*Problem details*:
Your output should consist of the data, copied exactly.
[Provided material — start]
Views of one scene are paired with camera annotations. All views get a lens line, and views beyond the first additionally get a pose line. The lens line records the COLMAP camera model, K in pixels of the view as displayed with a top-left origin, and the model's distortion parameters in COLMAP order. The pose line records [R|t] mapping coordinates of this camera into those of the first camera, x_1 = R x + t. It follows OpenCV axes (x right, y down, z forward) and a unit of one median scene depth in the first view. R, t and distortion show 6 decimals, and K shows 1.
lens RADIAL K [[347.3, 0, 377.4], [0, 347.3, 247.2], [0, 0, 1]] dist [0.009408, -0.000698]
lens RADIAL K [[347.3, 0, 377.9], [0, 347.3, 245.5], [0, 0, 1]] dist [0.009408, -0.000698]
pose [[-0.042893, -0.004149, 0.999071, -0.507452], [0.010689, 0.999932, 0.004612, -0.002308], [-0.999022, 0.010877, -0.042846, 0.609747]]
[Provided material — finish]
*The answer*:
Views of one scene are paired with camera annotations. All views get a lens line, and views beyond the first additionally get a pose line. The lens line records the COLMAP camera model, K in pixels of the view as displayed with a top-left origin, and the model's distortion parameters in COLMAP order. The pose line records [R|t] mapping coordinates of this camera into those of the first camera, x_1 = R x + t. It follows OpenCV axes (x right, y down, z forward) and a unit of one median scene depth in the first view. R, t and distortion show 6 decimals, and K shows 1.
lens RADIAL K [[347.3, 0, 377.4], [0, 347.3, 247.2], [0, 0, 1]] dist [0.009408, -0.000698]
lens RADIAL K [[347.3, 0, 377.9], [0, 347.3, 245.5], [0, 0, 1]] dist [0.009408, -0.000698]
pose [[-0.042893, -0.004149, 0.999071, -0.507452], [0.010689, 0.999932, 0.004612, -0.002308], [-0.999022, 0.010877, -0.042846, 0.609747]]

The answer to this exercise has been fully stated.